Assignment:
Your answer should consist of the lines below that hold the word "right".

Data:
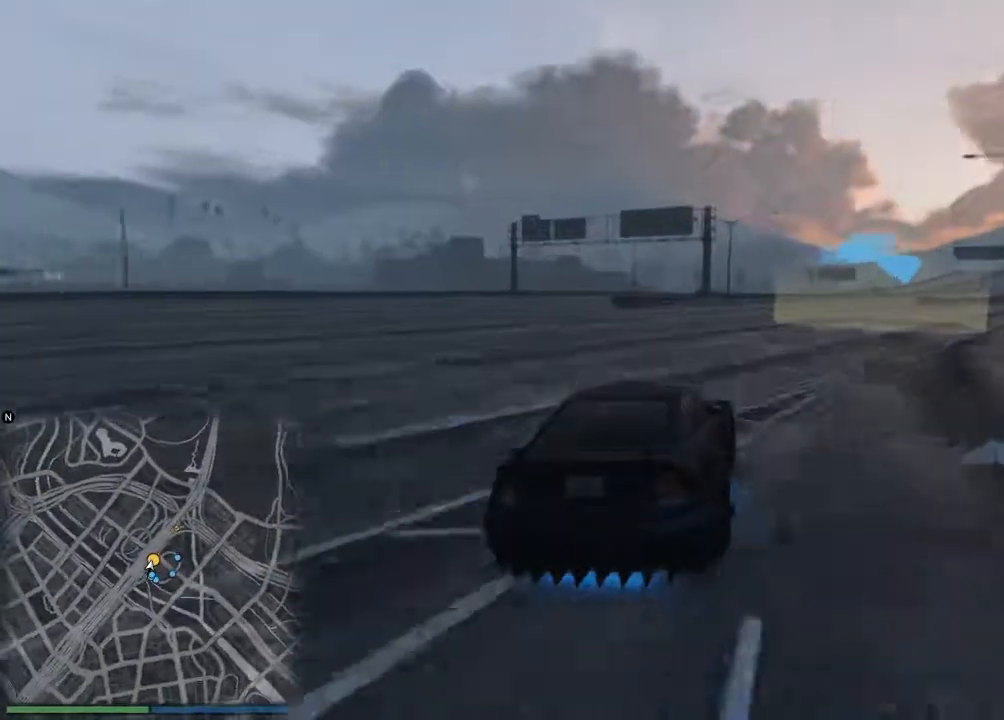
{"buttons": ["R2"], "left_stick": "center", "events": [[33, "left_stick", "right"], [167, "left_stick", "center"], [267, "left_stick", "right"], [367, "left_stick", "center"]]}
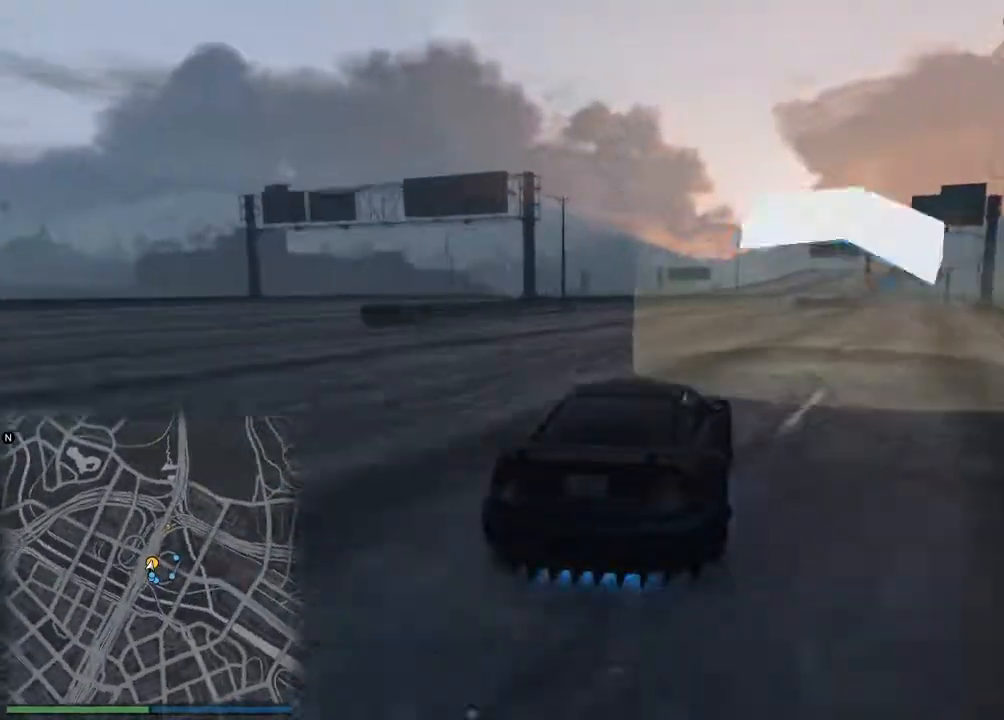
{"buttons": ["R2"], "left_stick": "right", "events": [[17, "left_stick", "right"], [117, "left_stick", "center"], [201, "left_stick", "right"], [334, "left_stick", "center"], [434, "left_stick", "right"]]}
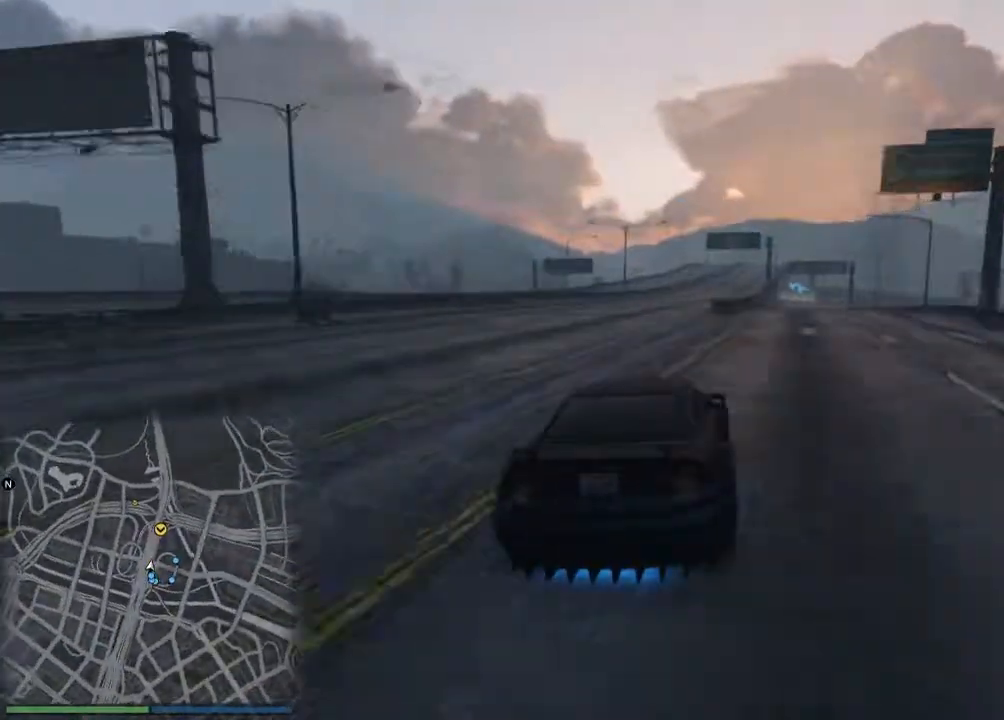
{"buttons": ["R2"], "left_stick": "down", "events": [[50, "left_stick", "center"], [150, "left_stick", "right"], [284, "left_stick", "center"], [434, "left_stick", "down"]]}
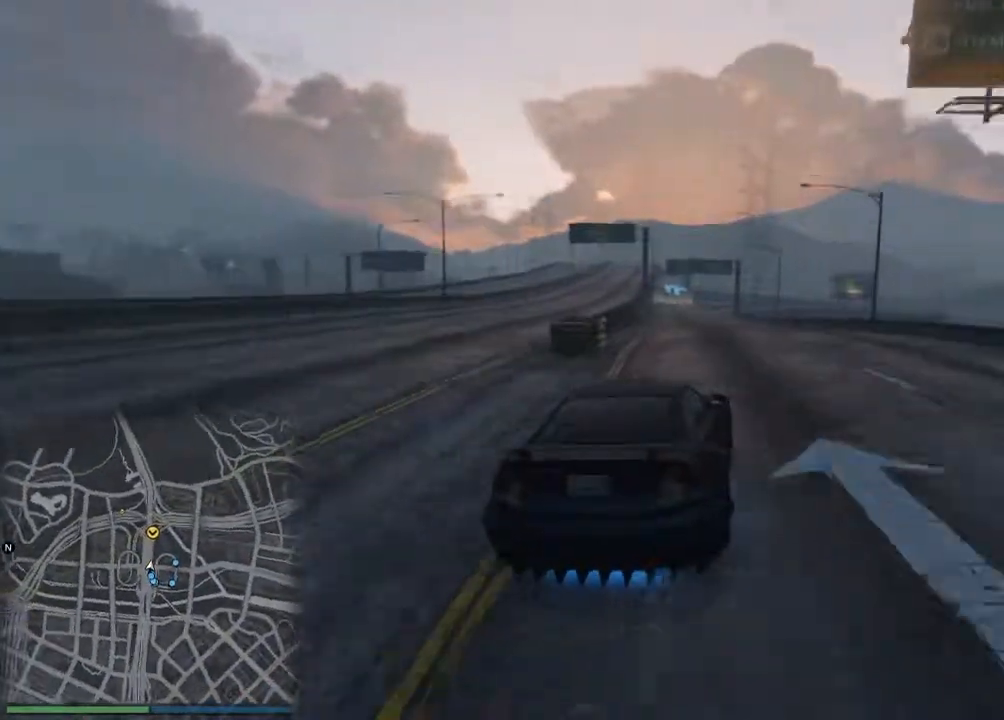
{"buttons": ["L2", "R2"], "left_stick": "center", "events": [[334, "L2", "down"], [384, "left_stick", "center"]]}
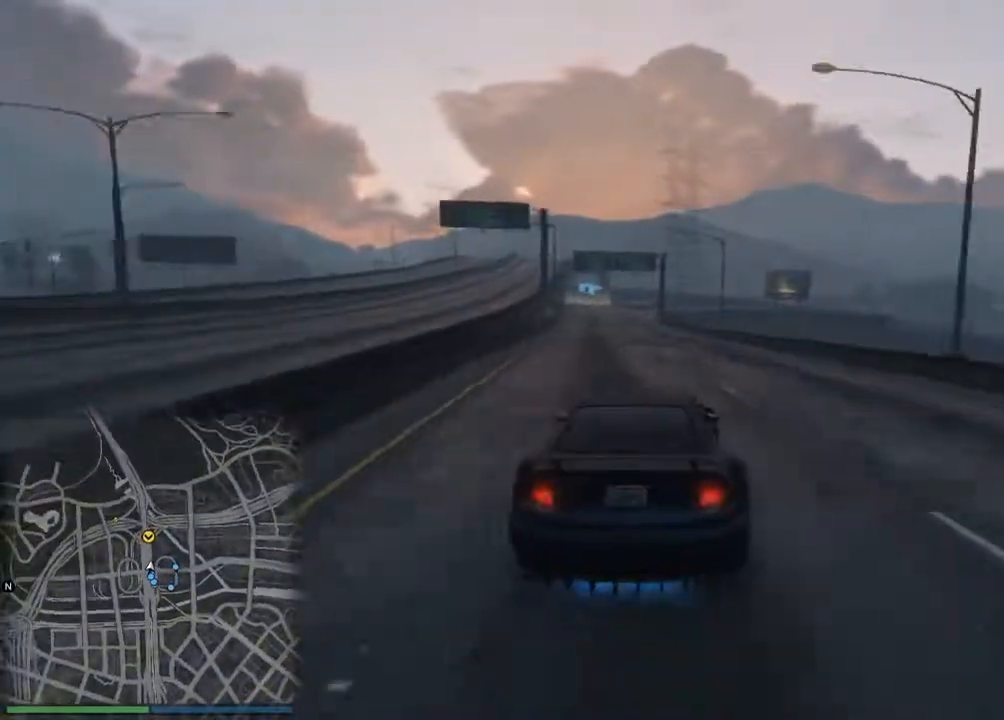
{"buttons": ["R2"], "left_stick": "center", "events": [[17, "L2", "up"], [150, "left_stick", "left"], [234, "left_stick", "center"]]}
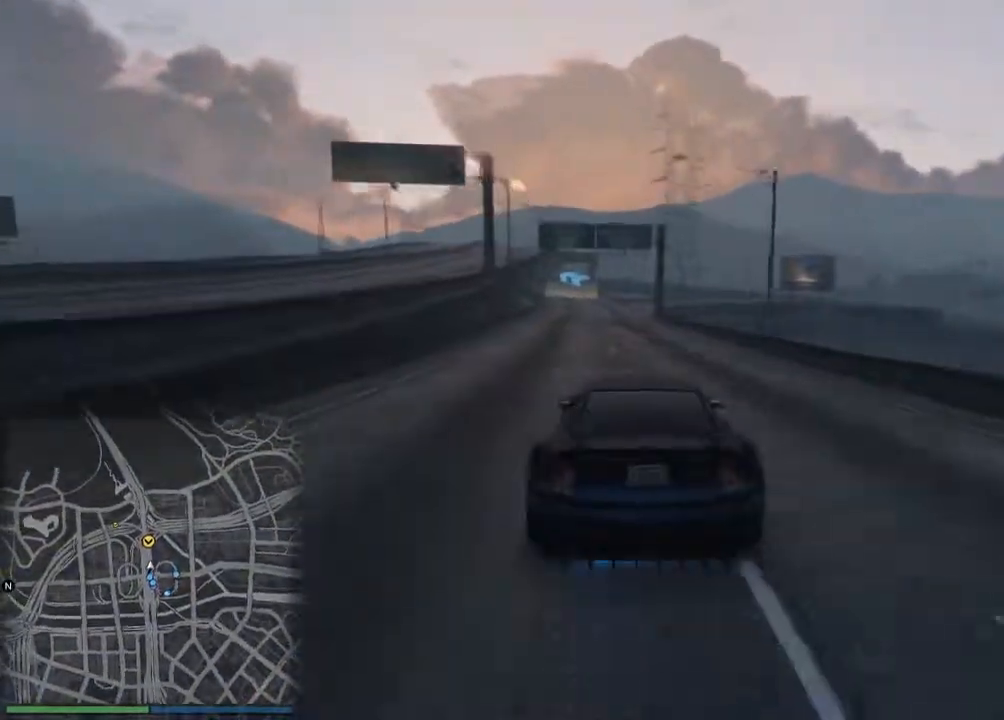
{"buttons": ["R2"], "left_stick": "center", "events": [[184, "R3", "down"], [418, "left_stick", "left"], [501, "R3", "up"], [501, "left_stick", "center"]]}
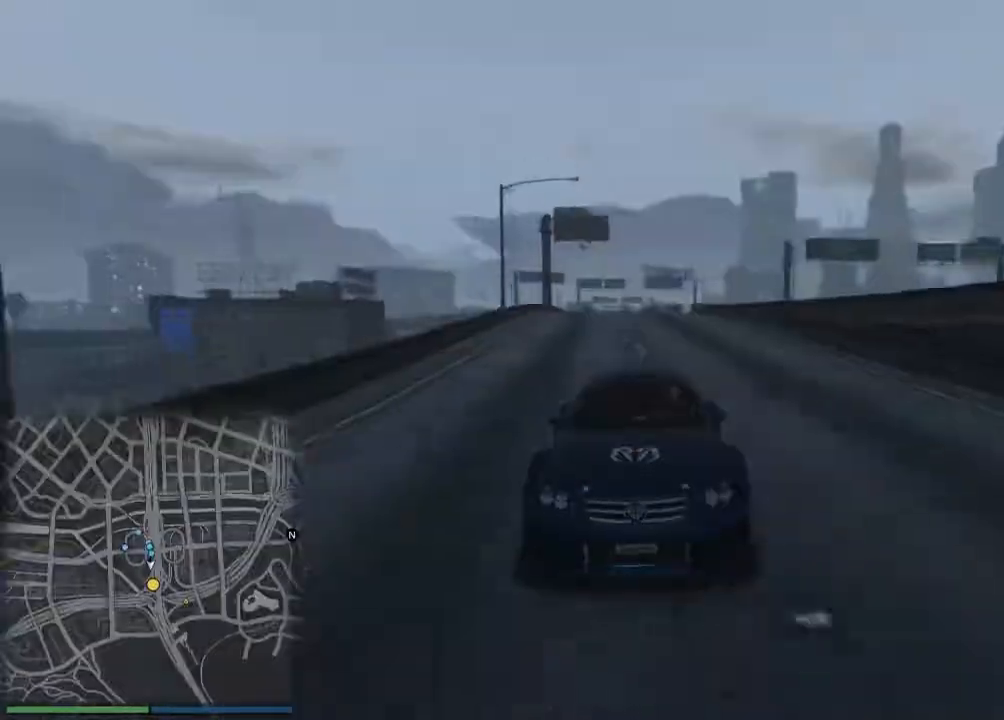
{"buttons": ["R2"], "left_stick": "center", "events": []}
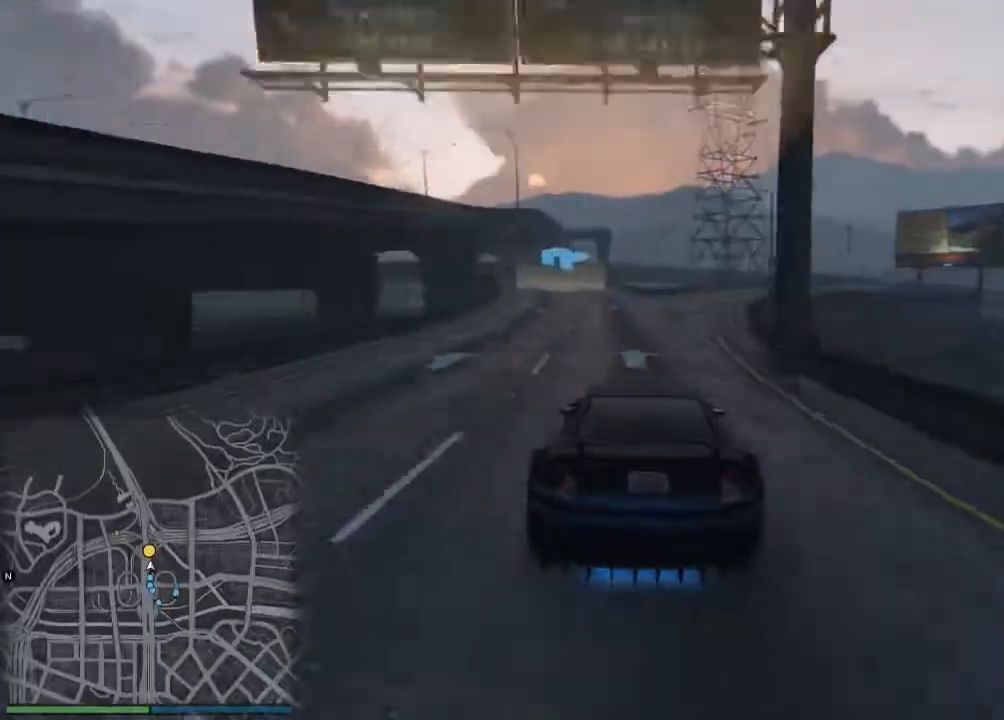
{"buttons": ["R2"], "left_stick": "center", "events": [[317, "left_stick", "left"], [451, "left_stick", "center"]]}
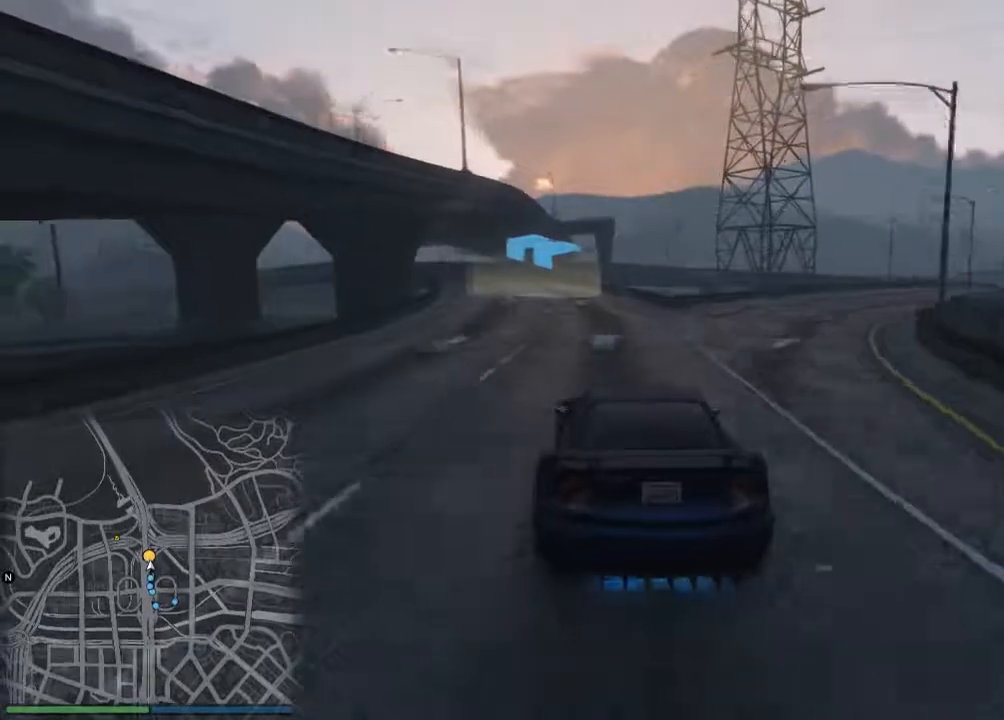
{"buttons": ["R2"], "left_stick": "center", "events": [[67, "left_stick", "left"], [183, "left_stick", "center"], [350, "left_stick", "left"], [500, "left_stick", "center"]]}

Response to this task:
{"buttons": ["R2"], "left_stick": "center", "events": [[33, "left_stick", "right"], [167, "left_stick", "center"], [267, "left_stick", "right"], [367, "left_stick", "center"]]}
{"buttons": ["R2"], "left_stick": "right", "events": [[17, "left_stick", "right"], [117, "left_stick", "center"], [201, "left_stick", "right"], [334, "left_stick", "center"], [434, "left_stick", "right"]]}
{"buttons": ["R2"], "left_stick": "down", "events": [[50, "left_stick", "center"], [150, "left_stick", "right"], [284, "left_stick", "center"], [434, "left_stick", "down"]]}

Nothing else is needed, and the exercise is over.